Instructor: Colin Grudzien

## Instructions: We will work through the following series of activities as a group. ## Activities: ### Activity 2: Binomial trials #### Exercise 1: Suppose that an urn contains 4 red marbles and 6 blue marbles. Suppose that we consider a trial successful when we draw a blue marble from the urn and we proceed to take 8 draws from the urn with replacement. What is the probability of selecting 3 or more blue marbles in the 8 draws? Can you compute this in two ways using both the probability mass function and the CDF? #### Exercise 2: Can you plot the full probability distribution for the last experiment?
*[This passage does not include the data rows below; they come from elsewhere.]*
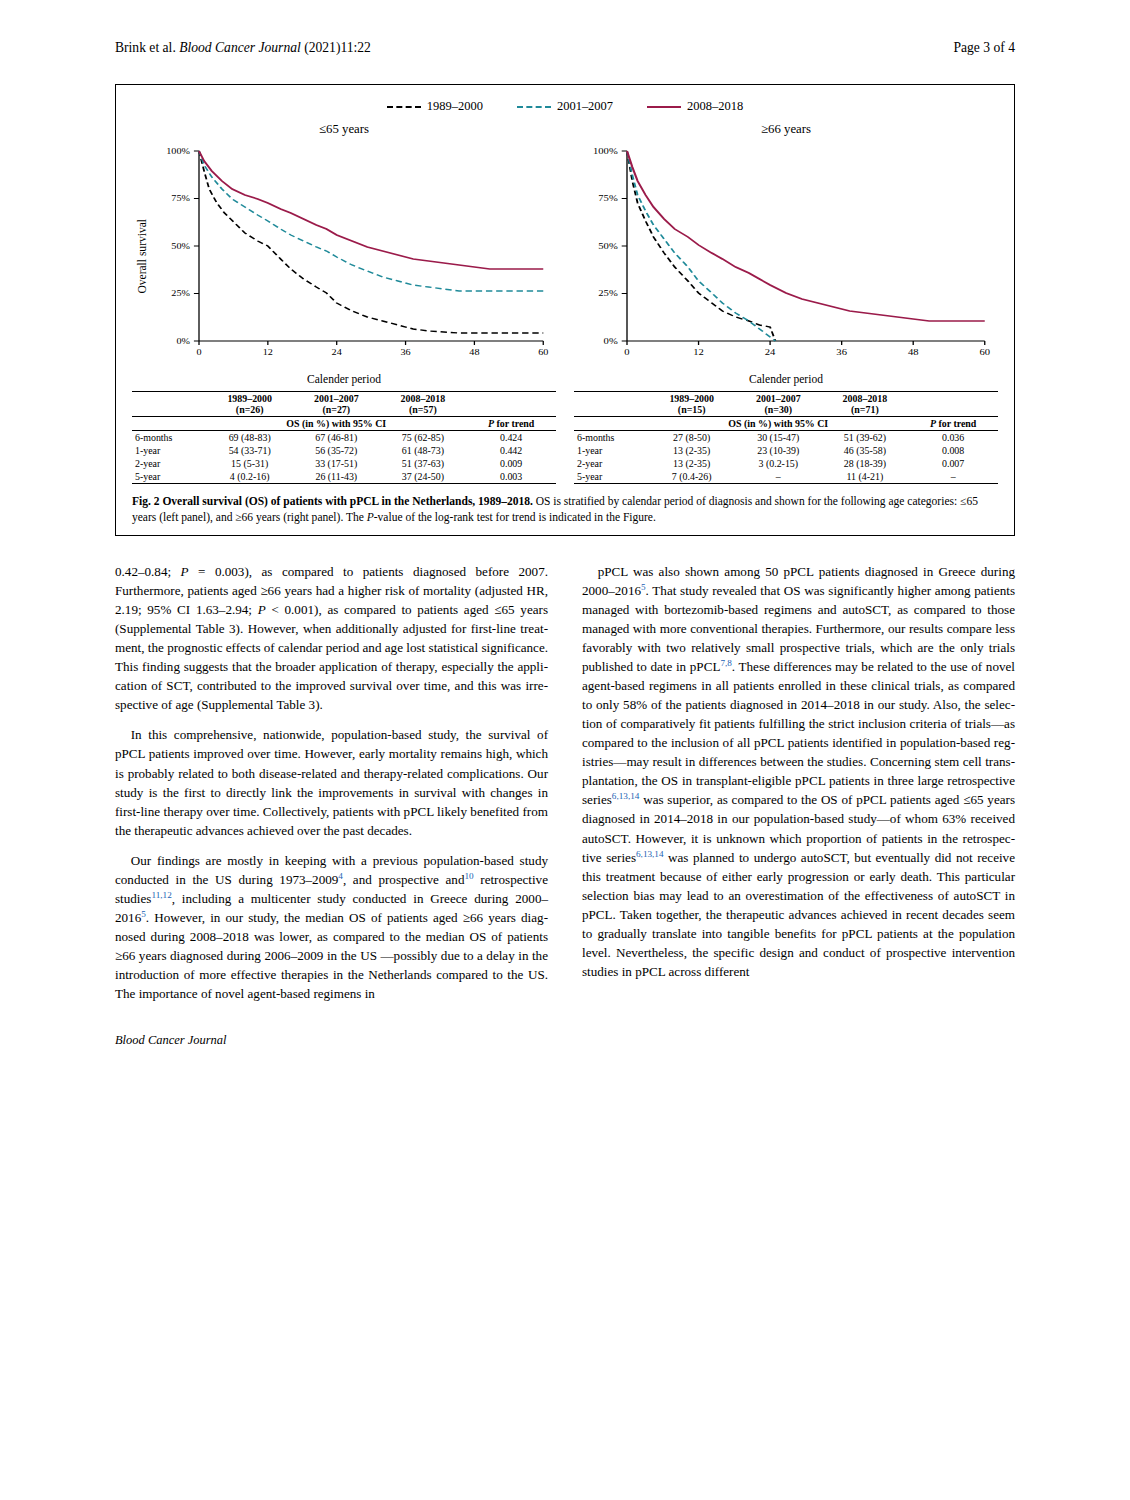Brink et al. Blood Cancer Journal (2021)11:22
Page 3 of 4
1989–2000 2001–2007 2008–2018
≤65 years
Overall survival
100% 75% 50% 25% 0% 0 12 24 36 48 60
Calender period
| | 1989–2000 (n=26) | 2001–2007 (n=27) | 2008–2018 (n=57) | |
| --- | --- | --- | --- | --- |
| | OS (in %) with 95% CI | P for trend |
| 6-months | 69 (48-83) | 67 (46-81) | 75 (62-85) | 0.424 |
| 1-year | 54 (33-71) | 56 (35-72) | 61 (48-73) | 0.442 |
| 2-year | 15 (5-31) | 33 (17-51) | 51 (37-63) | 0.009 |
| 5-year | 4 (0.2-16) | 26 (11-43) | 37 (24-50) | 0.003 |
≥66 years
100% 75% 50% 25% 0% 0 12 24 36 48 60
Calender period
| | 1989–2000 (n=15) | 2001–2007 (n=30) | 2008–2018 (n=71) | |
| --- | --- | --- | --- | --- |
| | OS (in %) with 95% CI | P for trend |
| 6-months | 27 (8-50) | 30 (15-47) | 51 (39-62) | 0.036 |
| 1-year | 13 (2-35) | 23 (10-39) | 46 (35-58) | 0.008 |
| 2-year | 13 (2-35) | 3 (0.2-15) | 28 (18-39) | 0.007 |
| 5-year | 7 (0.4-26) | – | 11 (4-21) | – |
Fig. 2 Overall survival (OS) of patients with pPCL in the Netherlands, 1989–2018. OS is stratified by calendar period of diagnosis and shown for the following age categories: ≤65 years (left panel), and ≥66 years (right panel). The P-value of the log-rank test for trend is indicated in the Figure.
0.42–0.84; P = 0.003), as compared to patients diagnosed before 2007. Furthermore, patients aged ≥66 years had a higher risk of mortality (adjusted HR, 2.19; 95% CI 1.63–2.94; P < 0.001), as compared to patients aged ≤65 years (Supplemental Table 3). However, when additionally adjusted for first-line treatment, the prognostic effects of calendar period and age lost statistical significance. This finding suggests that the broader application of therapy, especially the application of SCT, contributed to the improved survival over time, and this was irrespective of age (Supplemental Table 3).
In this comprehensive, nationwide, population-based study, the survival of pPCL patients improved over time. However, early mortality remains high, which is probably related to both disease-related and therapy-related complications. Our study is the first to directly link the improvements in survival with changes in first-line therapy over time. Collectively, patients with pPCL likely benefited from the therapeutic advances achieved over the past decades.
Our findings are mostly in keeping with a previous population-based study conducted in the US during 1973–20094, and prospective and10 retrospective studies11,12, including a multicenter study conducted in Greece during 2000–20165. However, in our study, the median OS of patients aged ≥66 years diagnosed during 2008–2018 was lower, as compared to the median OS of patients ≥66 years diagnosed during 2006–2009 in the US —possibly due to a delay in the introduction of more effective therapies in the Netherlands compared to the US. The importance of novel agent-based regimens in
pPCL was also shown among 50 pPCL patients diagnosed in Greece during 2000–20165. That study revealed that OS was significantly higher among patients managed with bortezomib-based regimens and autoSCT, as compared to those managed with more conventional therapies. Furthermore, our results compare less favorably with two relatively small prospective trials, which are the only trials published to date in pPCL7,8. These differences may be related to the use of novel agent-based regimens in all patients enrolled in these clinical trials, as compared to only 58% of the patients diagnosed in 2014–2018 in our study. Also, the selection of comparatively fit patients fulfilling the strict inclusion criteria of trials—as compared to the inclusion of all pPCL patients identified in population-based registries—may result in differences between the studies. Concerning stem cell transplantation, the OS in transplant-eligible pPCL patients in three large retrospective series6,13,14 was superior, as compared to the OS of pPCL patients aged ≤65 years diagnosed in 2014–2018 in our population-based study—of whom 63% received autoSCT. However, it is unknown which proportion of patients in the retrospective series6,13,14 was planned to undergo autoSCT, but eventually did not receive this treatment because of either early progression or early death. This particular selection bias may lead to an overestimation of the effectiveness of autoSCT in pPCL. Taken together, the therapeutic advances achieved in recent decades seem to gradually translate into tangible benefits for pPCL patients at the population level. Nevertheless, the specific design and conduct of prospective intervention studies in pPCL across different
Blood Cancer Journal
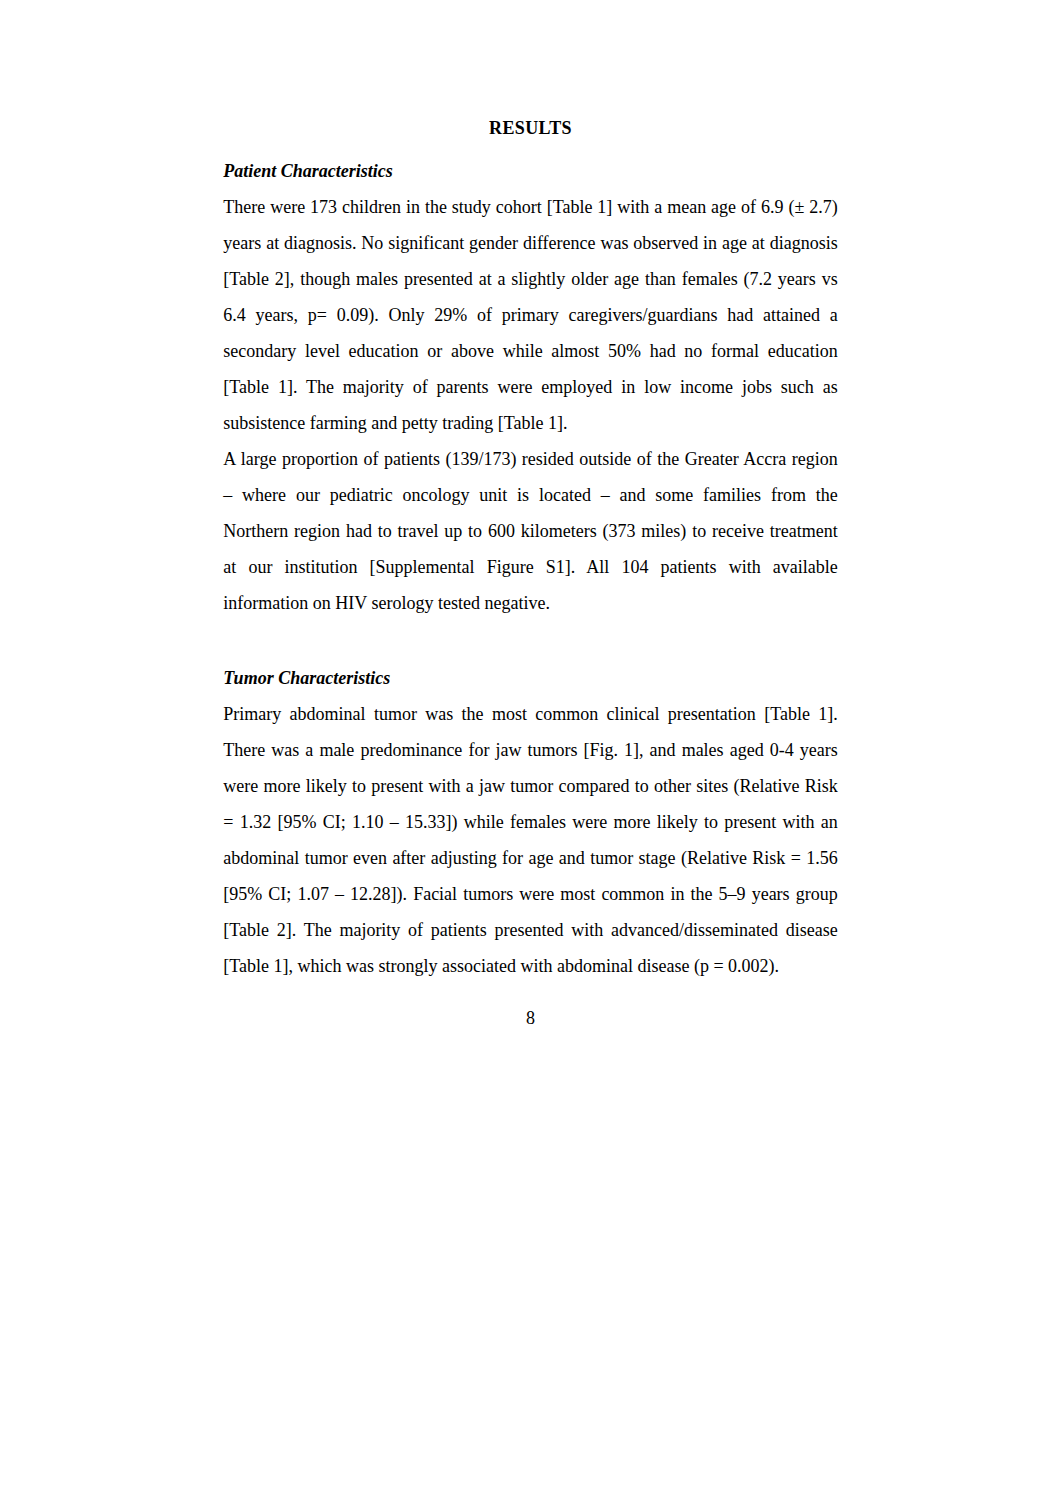RESULTS
Patient Characteristics
There were 173 children in the study cohort [Table 1] with a mean age of 6.9 (± 2.7) years at diagnosis. No significant gender difference was observed in age at diagnosis [Table 2], though males presented at a slightly older age than females (7.2 years vs 6.4 years, p= 0.09). Only 29% of primary caregivers/guardians had attained a secondary level education or above while almost 50% had no formal education [Table 1]. The majority of parents were employed in low income jobs such as subsistence farming and petty trading [Table 1].
A large proportion of patients (139/173) resided outside of the Greater Accra region – where our pediatric oncology unit is located – and some families from the Northern region had to travel up to 600 kilometers (373 miles) to receive treatment at our institution [Supplemental Figure S1]. All 104 patients with available information on HIV serology tested negative.
Tumor Characteristics
Primary abdominal tumor was the most common clinical presentation [Table 1]. There was a male predominance for jaw tumors [Fig. 1], and males aged 0-4 years were more likely to present with a jaw tumor compared to other sites (Relative Risk = 1.32 [95% CI; 1.10 – 15.33]) while females were more likely to present with an abdominal tumor even after adjusting for age and tumor stage (Relative Risk = 1.56 [95% CI; 1.07 – 12.28]). Facial tumors were most common in the 5–9 years group [Table 2]. The majority of patients presented with advanced/disseminated disease [Table 1], which was strongly associated with abdominal disease (p = 0.002).
8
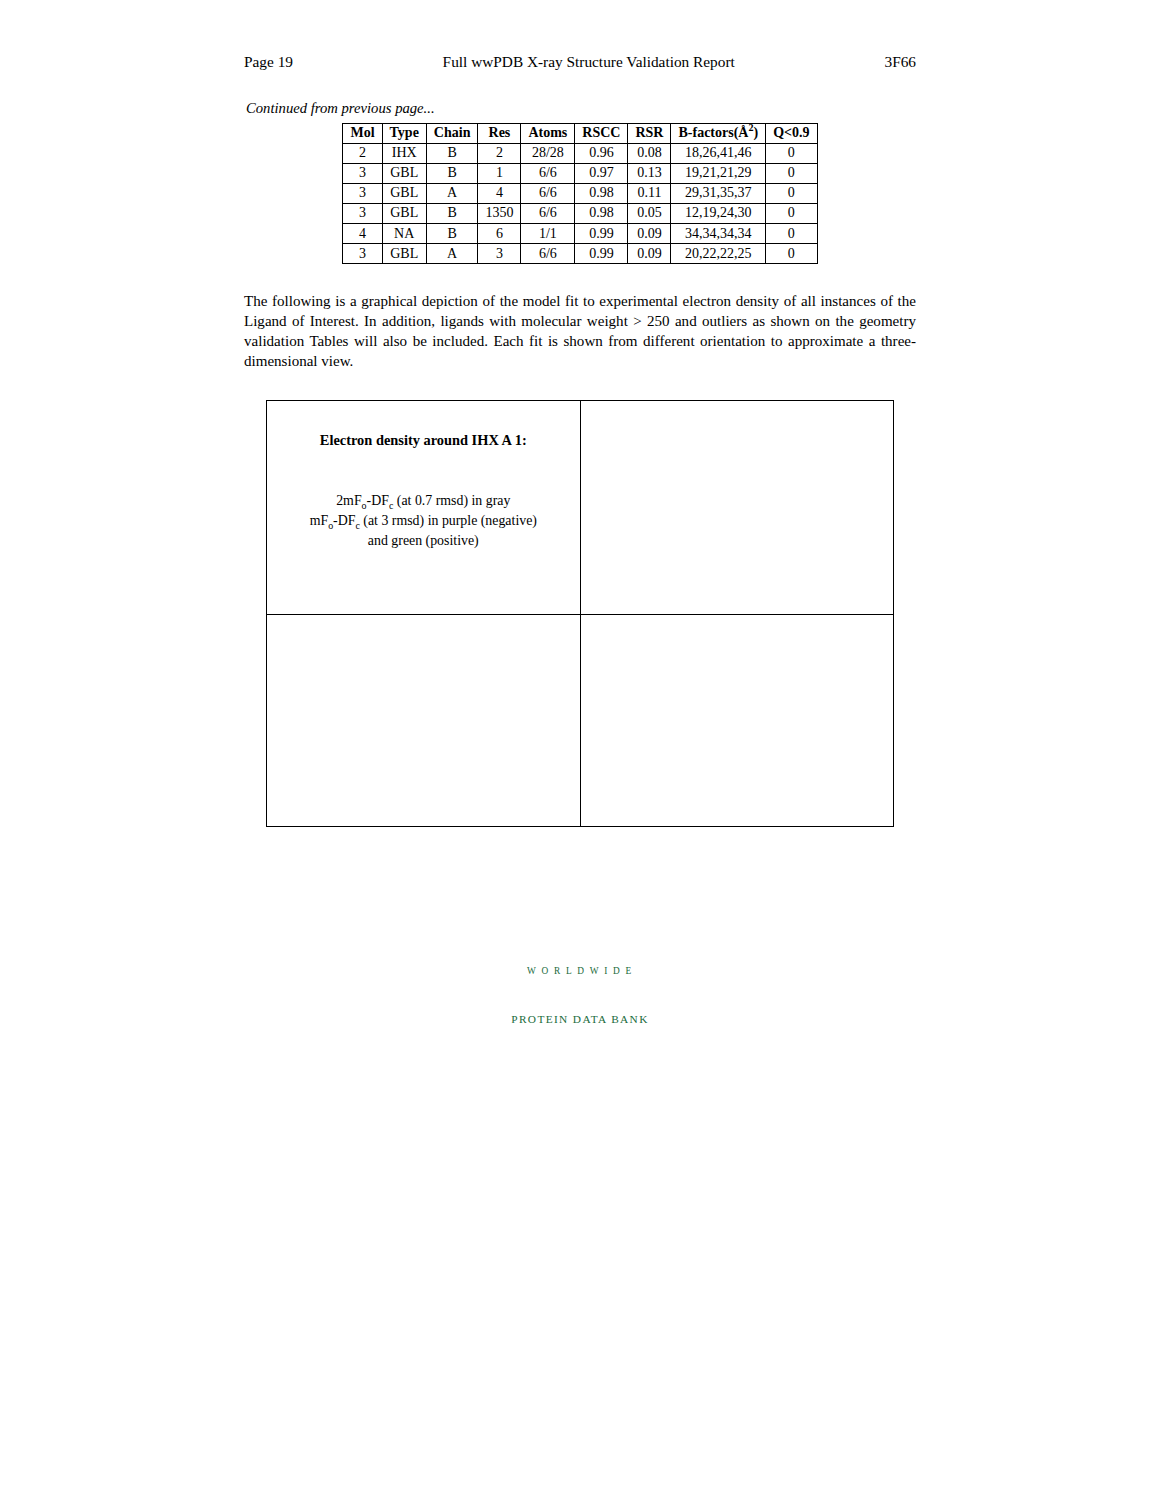Page 19
Full wwPDB X-ray Structure Validation Report
3F66
Continued from previous page...
| Mol | Type | Chain | Res | Atoms | RSCC | RSR | B-factors(Å 2 ) | Q<0.9 |
| --- | --- | --- | --- | --- | --- | --- | --- | --- |
| 2 | IHX | B | 2 | 28/28 | 0.96 | 0.08 | 18,26,41,46 | 0 |
| 3 | GBL | B | 1 | 6/6 | 0.97 | 0.13 | 19,21,21,29 | 0 |
| 3 | GBL | A | 4 | 6/6 | 0.98 | 0.11 | 29,31,35,37 | 0 |
| 3 | GBL | B | 1350 | 6/6 | 0.98 | 0.05 | 12,19,24,30 | 0 |
| 4 | NA | B | 6 | 1/1 | 0.99 | 0.09 | 34,34,34,34 | 0 |
| 3 | GBL | A | 3 | 6/6 | 0.99 | 0.09 | 20,22,22,25 | 0 |
The following is a graphical depiction of the model fit to experimental electron density of all instances of the Ligand of Interest. In addition, ligands with molecular weight > 250 and outliers as shown on the geometry validation Tables will also be included. Each fit is shown from different orientation to approximate a three-dimensional view.
Electron density around IHX A 1:
2mFo-DFc (at 0.7 rmsd) in gray
mFo-DFc (at 3 rmsd) in purple (negative)
and green (positive)
W O R L D W I D E
PROTEIN DATA BANK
Try to include appropriate labels for this plot in the axes and in the title. #### Exercise 3: Can you perform the same but instead for the cumulative distribution? ### Activity 3: Poisson trials #### Exercise 1: Suppose that we are modeling the number of calls that arrive in an hour at a call center. Suppose that the number of calls in one hour is independent from any other hour and the mean number of any calls in an hour is constant, equal to 15. What is the probability of receiving 10 or less calls in a given hour? #### Exercise 2: Can you plot the probability distribution for the last experiment, up to 50 possible calls? Try to include appropriate labels for this plot in the axes and in the title. #### Exercise 3: Can you perform the same but instead for the cumulative distribution? #### Exercise 4: If we want to use the Poisson distribution as above to model the distribution of the calls in an hour, what should the standard deviation be in the number of calls received in an hour?